In any event, the court's finding that the Audi was not
blocked by the cruiser is not manifestly incorrect. Agent Cook
testified that the cruiser was not blocking the Audi. Doc. 166
at 70, 100-01 ("Q. Did the marked Hooksett vehicle block the
Audi in any way? A. No, it didn't."). Officer Barter did not
remember that the cruiser was parked in a way that blocked the
7 Audi. On direct examination, Officer Barter testified that,
although he was not sure exactly where the cruiser was parked,
he remembered that the cruiser was parked a couple of parking
spots away from where he, Jackson, and Soule-Jensen were
standing, which was near the front (Soule-Jensen) and back
(Jackson) of the Audi. See id. at 26-27 ("I remember the
cruiser being a couple parking spots away, but I don't remember
exactly where it was. I believe it was more towards the road
area, but I can't remember exactly."). When asked if the
cruiser was blocking the Audi from leaving the parking lot,
Officer Barter responded, "Not that I remember." Id. at 27. On
cross-examination, however, Officer Barter indicated that he did
not know whether or not the cruiser blocked the Audi. Id. at
48-49 ("Q. All right. And he parked the cruiser so that it
blocked the Audi from leaving, right? A. I don't remember where
he parked the cruiser. I don't remember that, but I don't
remember for sure where that cruiser was positioned. Q. Okay.
So you're not disputing that. You just don't remember if it was
blocking the Audi from leaving or not? A. Correct. I do not
remember that."). Officer Dupuis testified that, while he did
not recall specifically where he parked the cruiser, he did not
believe it would have blocked a vehicle in the parking lot. Id.
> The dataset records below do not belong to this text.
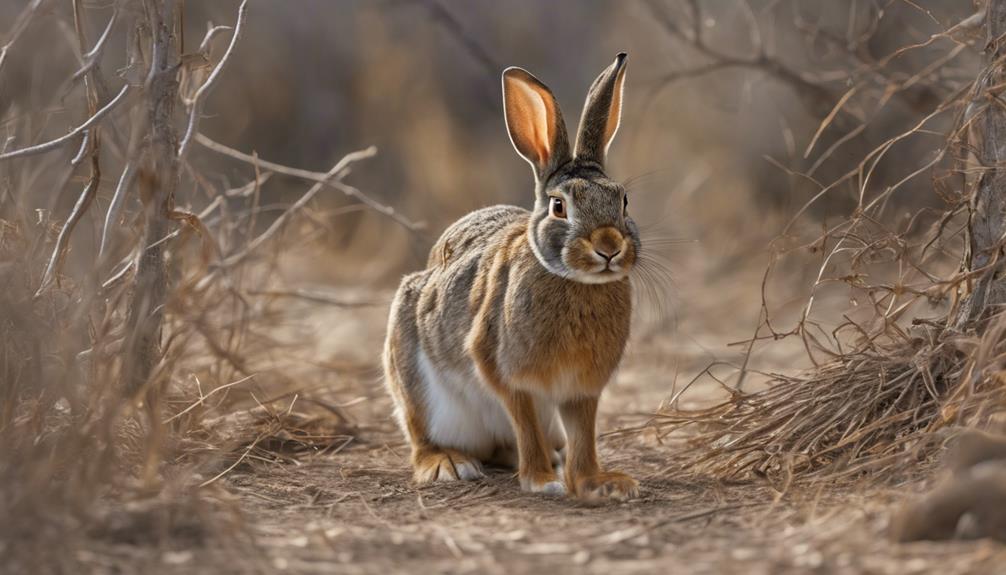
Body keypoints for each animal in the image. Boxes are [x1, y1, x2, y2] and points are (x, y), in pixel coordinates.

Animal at [380, 53, 639, 498]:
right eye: (558, 207)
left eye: (622, 201)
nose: (609, 246)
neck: (575, 283)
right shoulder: (504, 369)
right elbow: (525, 421)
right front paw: (542, 482)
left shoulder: (583, 389)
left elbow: (584, 433)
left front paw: (600, 483)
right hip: (416, 382)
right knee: (423, 436)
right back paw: (449, 465)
at 114 ("Q. Do you recall if you parked your cruiser in a way
that would have blocked the route of a vehicle in the parking
8 lot? A. It's not written in my report so I can't – I don't
believe I did."). Considering all of the testimony, Jackson has
not demonstrated that the court manifestly erred by finding that
the Audi was not blocked in by the cruiser.
For the foregoing reasons, Jackson has not demonstrated any
manifest error of law or fact in the court's order denying his
motion to suppress.
Conclusion
Jackson’s motion for reconsideration (doc. no. 159) of the
court's order denying in part his motion to suppress is denied.
SO ORDERED.
__________________________ Joseph A. DiClerico, Jr. United States District Judge
March 30, 2021
cc: Simon R. Brown, Esq. Anna Z. Krasinski, Esq. Seth R. Aframe, Esq.